No obstante, y a pesar de la extraordinaria importancia que en los primates ha alcanzado la visión, el olfato sigue estando muy presente (especialmente en los jóvenes). Aunque no tengan la importancia relativa que presentan en otros mamíferos, los lóbulos olfativos no han desaparecido. Siguen ahí, “tapados” por nuestros gigantescos hemisferios cerebrales.
¿Cómo funciona nuestro olfato?
De los cinco sentidos, el olfato es el que posee el mecanismo molecular más complejo, ya que comprende cientos de proteínas receptoras que le permiten detectar y discriminar miles de olores.
Cuando olemos, no es el receptor sensorial del olfato el que envía información al cerebro, como hacen los ojos o los oídos. Es el propio tejido nervioso el que sale fuera a buscar el estímulo químico. De hecho, las neuronas del bulbo olfatorio atraviesan la placa cribosa, una estructura llena de perforaciones en el techo de la cavidad nasal (el hueso criboso del etmoides). Y proyectan sus terminaciones directamente en el epitelio olfativo de la cavidad nasal.
Una vez alcanzada la corteza olfativa, la información olorosa sigue un doble rumbo. Por una parte, se transmite a la corteza órbitofrontal, responsable del procesamiento consciente de la información (dándonos una “información razonada” de la molécula que olemos).
Pero paralelamente existe una segunda vía de transmisión de la sensación olfativa que dirige la información hacia diferentes núcleos del sistema límbico, como la amígdala y el hipocampo. Si recordamos que la primera está relacionada con la emoción y el segundo con la memoria y el aprendizaje, entenderemos por qué el olor también se procesa de una manera más instintiva y primitiva. De hecho, los olores son estímulos con una potencialidad importantísima de evocar emociones o generar sensaciones. Y están estrechamente relacionados con los afectos, los recuerdos o los sentimientos.
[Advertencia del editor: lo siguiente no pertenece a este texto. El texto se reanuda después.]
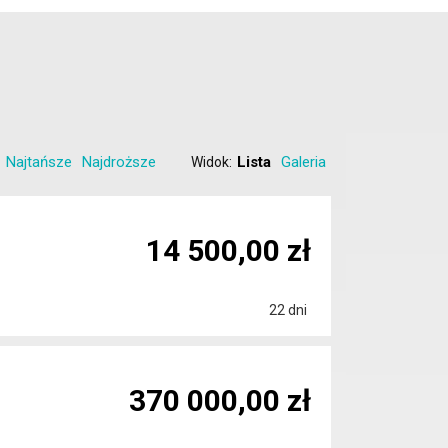
Najtańsze
Najdroższe
Lista
Galeria
Widok:
14 500,00 zł
22 dni
370 000,00 zł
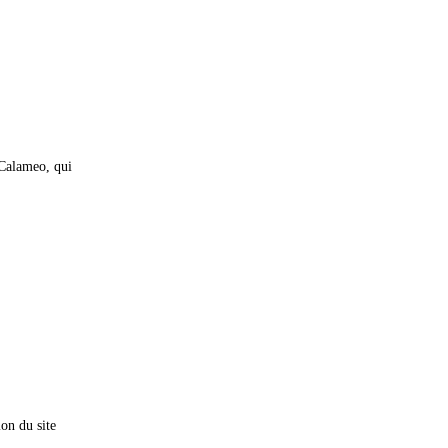
Calameo, qui
ion du site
Pese a que los humanos no confiamos en la olfacción como primera fuente de información de la naturaleza de nuestro entorno, sí que utilizamos la información quimiosensitiva para responder de dos formas muy básicas: sintiéndonos atraídos o repugnados. Los olores nos acercan o nos alejan de los estímulos de una manera automatizada y poco racional, afectando a nuestra conducta e interviniendo en nuestro deseo sexual.
Aunque el conocimiento de las bases científicas de la fisiología olfativa es de muy reciente desarrollo, los efectos de los aromas en la conducta humana se conocen desde el inicio de los tiempos. De hecho, todas las civilizaciones han utilizado los perfumes como estrategia para aumentar el atractivo personal y en las excavaciones arqueológicas abundan frascos de esencias y perfumes. Las artes para seducir han sido siempre prioritarias para el ser humano.
Bucólicos, macarras, sofisticados, pijos, intelectuales, idealistas… A todos nos encanta resultar atractivos. Lo sabe perfectamente la industria del perfume, que mantiene su formato publicitario universal pero adaptando las estéticas a las diferentes personalidades. Y se pone las botas a costa de nuestro ego.